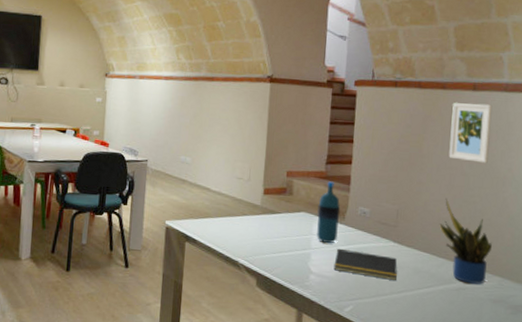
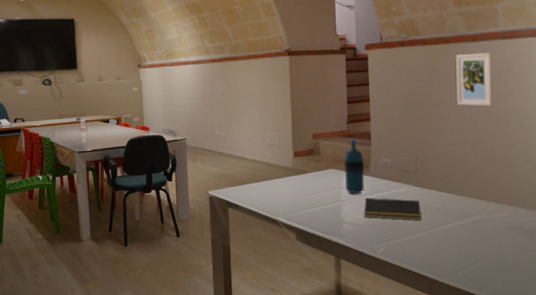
potted plant: present [439,199,492,284] -> none [455,142,504,215]

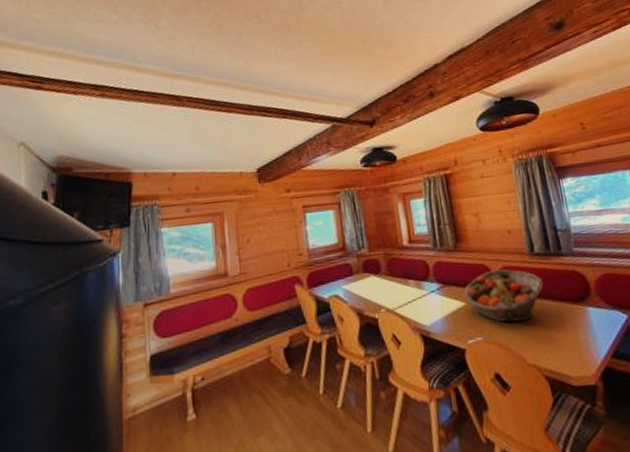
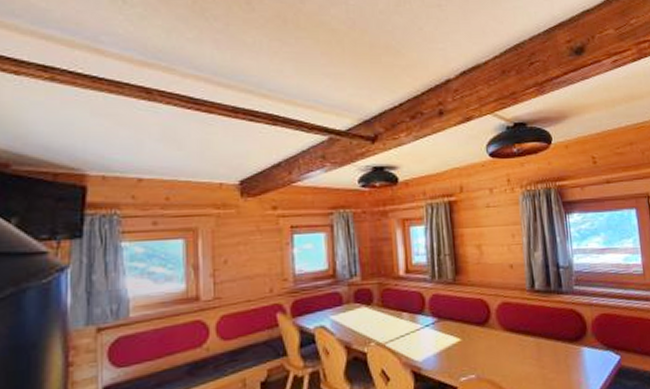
fruit basket: present [464,269,543,323] -> none [459,305,541,361]

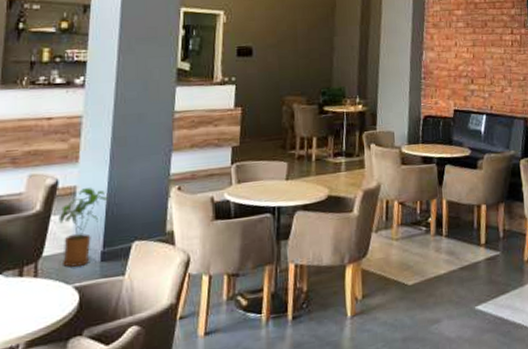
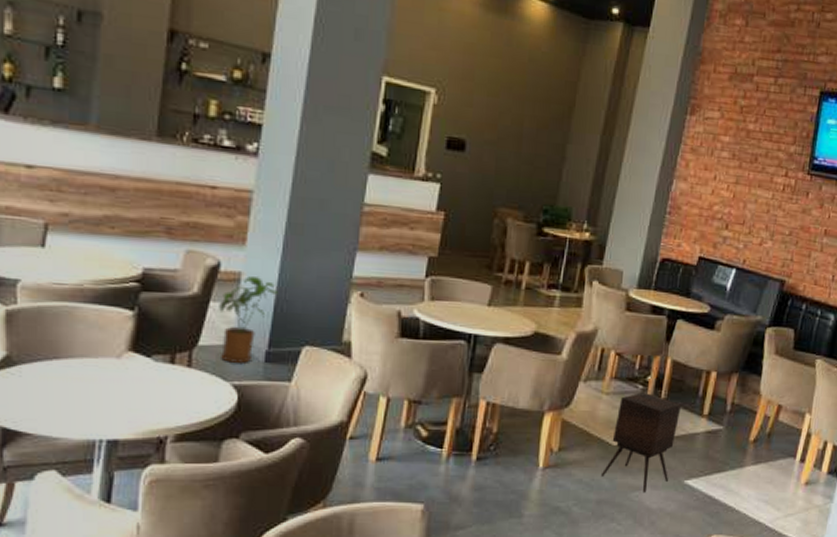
side table: none [402,233,462,325] -> present [600,392,682,494]

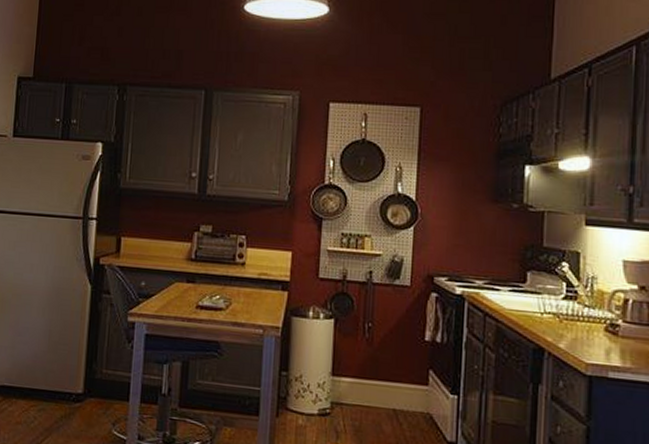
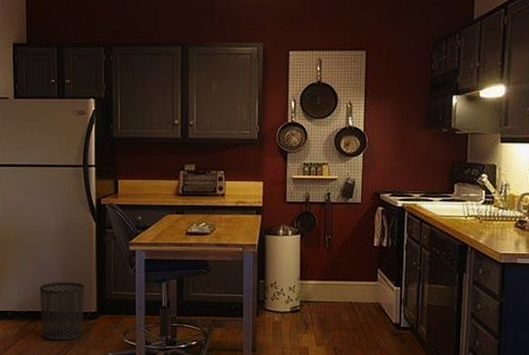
waste bin: none [16,352,71,426] -> present [40,282,84,341]

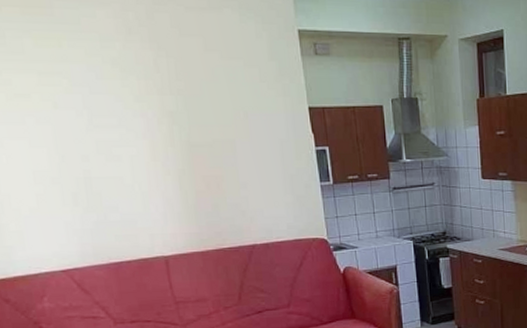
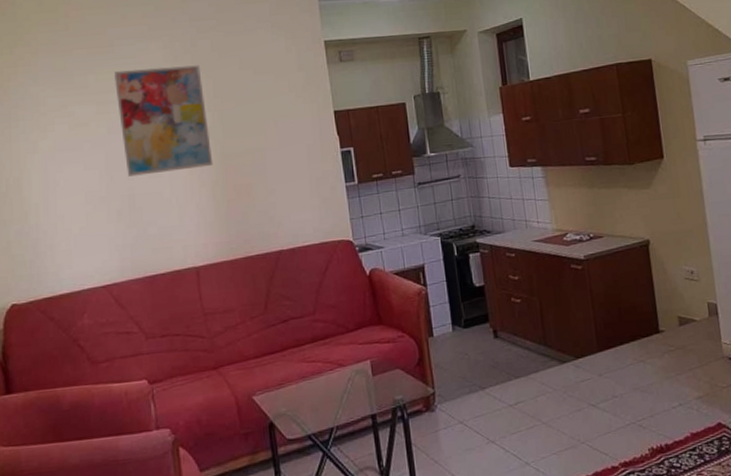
wall art: none [55,38,179,158] -> present [113,65,213,176]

• [EXERCISE PROMPT] Make an exact copy of the records, pictures excluded.

• [PROBLEM SOLUTION]
potted plant: present [439,199,492,284] -> none [455,142,504,215]

fruit basket: present [464,269,543,323] -> none [459,305,541,361]

side table: none [402,233,462,325] -> present [600,392,682,494]

waste bin: none [16,352,71,426] -> present [40,282,84,341]

wall art: none [55,38,179,158] -> present [113,65,213,176]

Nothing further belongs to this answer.